Gear, Tone and Reality
Q: I know a lot of guys who spend quite a bit of time and money on their gear. In your opinion, how much of a bassist’s sound is contained in the rig that they are using versus the hands and so on?
A: I’m glad you asked! I just had this conversation the other night, at different times and with different people while at a dinner party held by Janek Gwizdala. Janek and I have noticed a large number of people asking very specific information about gear, strings and amps – not just about how this works or that works, but simply, “What do you use?”-type questions.
We surmised that a large number of people believe that, to some extent, if you buy the amp, bass and use the same strings as your favorite player, maybe you’ll sound a bit like them.
While I think every one of us has been guilty of this line of thinking, let me save you some money.
Buying everything that your favorite player uses will not make you sound any more like them than you already do. The reason many players play what they play has to do with reliability, artist pricing, power needs and – for many – transparency (not coloring the sound so it sounds exactly like… you).
I can remember hanging out with Rich Brown (an amazing bassist in Toronto) at my house and he had brought his bass. Rich has one of my all time favorite electric bass tones. I couldn’t wait to swap basses for a hot second and play his. I wanted to hear that tone under my fingers. To my dismay, I sounded nothing like Rich and sounded practically the same as I did when I had my own bass in my hands.
Very subtle differences at work.
I was so bummed because, in that moment, I truly realized that my sound was actually that: my sound, and not the result of me having the right or wrong gear.
As further proof in the pudding to our “the tone is in your hands” discussion, Juan Alderete (Mars Volta bassist) mentioned how a wrist injury a few years back had completely changed his tone. He simply couldn’t get his hand in the same position that he was used to and it drastically changed his tone because he was forced to pluck from another part of his finger. Same finger, mind you, just from a different angle.
Certainly, if you plug your bass with a flat EQ into 10 different rigs, all set with flat EQ’s, you will get 10 different sounds. They will, however, be 10 different variations on your sound.
When anyone asks me about choosing gear I always suggest that one simply tries out a number of different basses and then play it through a number of different amps and use what speaks to you. Choose the bass by the feel, stability and sound you get out of it. Choose the rig by your needs and requirements (size, power, versatility). Choose the strings you use by how they feel and sound, and how long they last.
And of course, by varying degrees of financial ability. We certainly can’t all afford boutique rigs (see my past article on picking a rig).
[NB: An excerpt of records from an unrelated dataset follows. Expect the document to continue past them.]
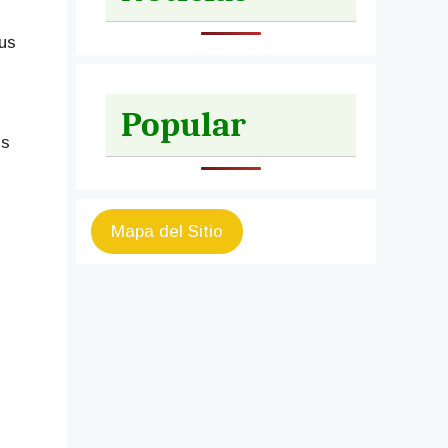
us
Popular
us
Mapa del Sitio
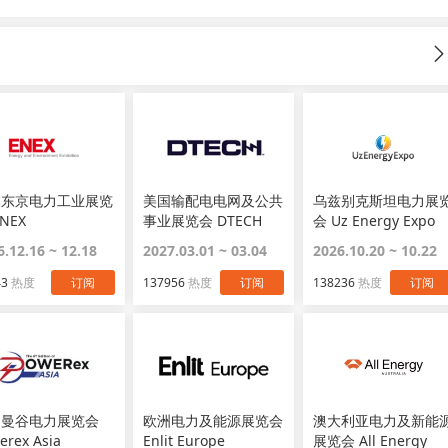
本东京电力工业展览
美国输配电电网及公共
乌兹别克斯坦电力展
NEX
事业展览会 DTECH
会 Uz Energy Expo
6.12.16 ~ 12.18
2027.03.01 ~ 03.04
2026.10.20 ~ 10.22
43
热度
订阅
137956
热度
订阅
138236
热度
订阅
国曼谷电力展览会
欧洲电力及能源展览会
澳大利亚电力及新能
erex Asia
Enlit Europe
展览会 All Energy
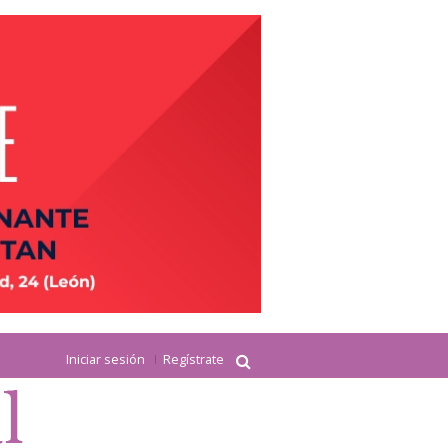
Iniciar sesión
Regístrate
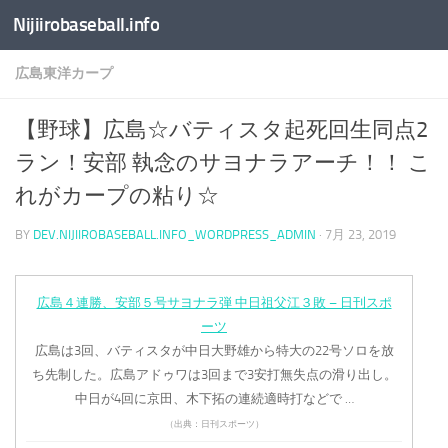
Nijiirobaseball.info
コンテンツへスキップ
広島東洋カープ
【野球】広島☆バティスタ起死回生同点2
ラン！安部 執念のサヨナラアーチ！！ こ
れがカープの粘り☆
BY
DEV.NIJIIROBASEBALL.INFO_WORDPRESS_ADMIN
·
7月 23, 2019
広島４連勝、安部５号サヨナラ弾 中日祖父江３敗 – 日刊スポ
ーツ
広島は3回、バティスタが中日大野雄から特大の22号ソロを放
ち先制した。広島アドゥワは3回まで3安打無失点の滑り出し。
中日が4回に京田、木下拓の連続適時打などで …
（出典：日刊スポーツ）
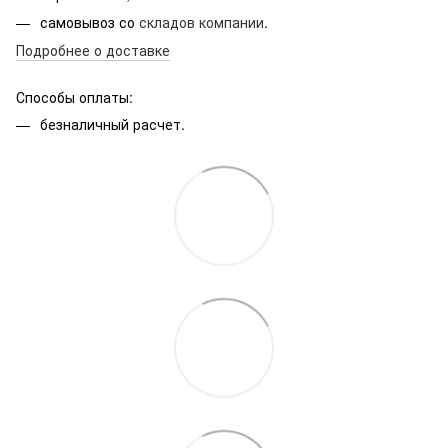
самовывоз со
складов компании
.
Подробнее о доставке
Способы оплаты:
безналичный расчет.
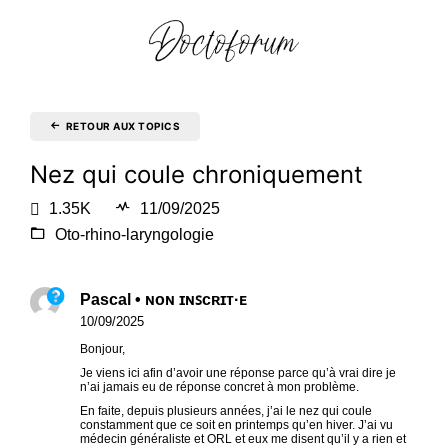
RETOUR AUX TOPICS
Nez qui coule chroniquement
1.35K
11/09/2025
Oto-rhino-laryngologie
Pascal • ɴᴏɴ ɪɴꜱᴄʀɪᴛ·ᴇ
10/09/2025
Bonjour,
Je viens ici afin d’avoir une réponse parce qu’à vrai dire je
n’ai jamais eu de réponse concret à mon problème.
En faite, depuis plusieurs années, j’ai le nez qui coule
constamment que ce soit en printemps qu’en hiver. J’ai vu
médecin généraliste et ORL et eux me disent qu’il y a rien et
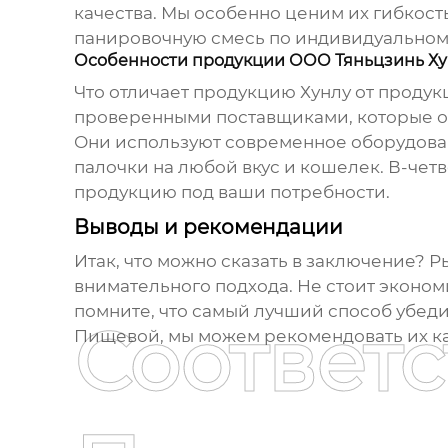
качества. Мы особенно ценим их гибкость
панировочную смесь по индивидуальному
Особенности продукции ООО Тяньцзинь Х
Что отличает продукцию Хунлу от продук
проверенными поставщиками, которые об
Они используют современное оборудовани
палочки на любой вкус и кошелек. В-четв
продукцию под ваши потребности.
Выводы и рекомендации
Итак, что можно сказать в заключение? 
внимательного подхода. Не стоит эконом
помните, что самый лучший способ убедит
Соответ
Пищевой, мы можем рекомендовать их к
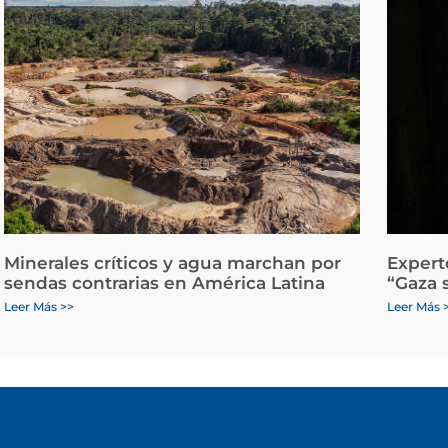
Minerales críticos y agua marchan por
Expert
sendas contrarias en América Latina
“Gaza 
Leer Más >>
Leer Más 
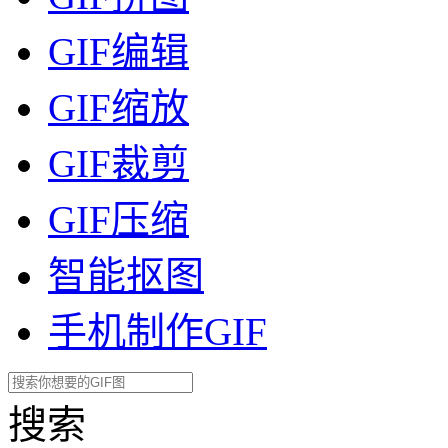
GIF编辑
GIF缩放
GIF裁剪
GIF压缩
智能抠图
手机制作GIF
搜索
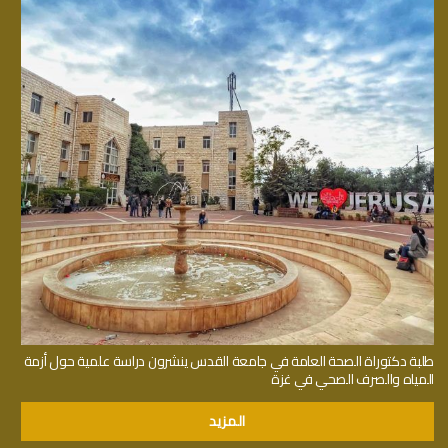
طلبة دكتوراة الصحة العامة في جامعة القدس ينشرون دراسة علمية حول أزمة
المياه والصرف الصحي في غزة
المزيد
I heard someone say once, “we’ve all got different meat and different bones… how could anyone one of us sound alike?”. That’s it in a nutshell. Physiology plays a huge role in your tone. Then there’s how hard we pluck, what fingers we use, what part of our finger we use, and the same goes for the left hand. Even the callouses on our fingers change our sound. How long are your nails? Do they add a click to your (attack) sound on your right hand?
How high you wear your bass will effect what part of your finger you use when playing too.
In short, there are countless variables. If you don’t like your sound, there is a lot of experimentation one can do in order to fully explore the tonal possibilities we possess. What someone else plays should play a role only in the beginnings of your exploration into what gear to use. Use it as a launching board for your experiment, but only use what speaks to you personally in one way or another. Don’t think that buying a Fodera will get you any closer to Janek’s, Garrison’s or Anthony’s level of musicianship. That part is all a matter of blood, sweat, tears and determination.
My advice? Put far more energy into your craft (music) than you do the tools (gear) of the trade and you’re sure to develop a voice all your own and, before you know it, people will be asking you what gear you use.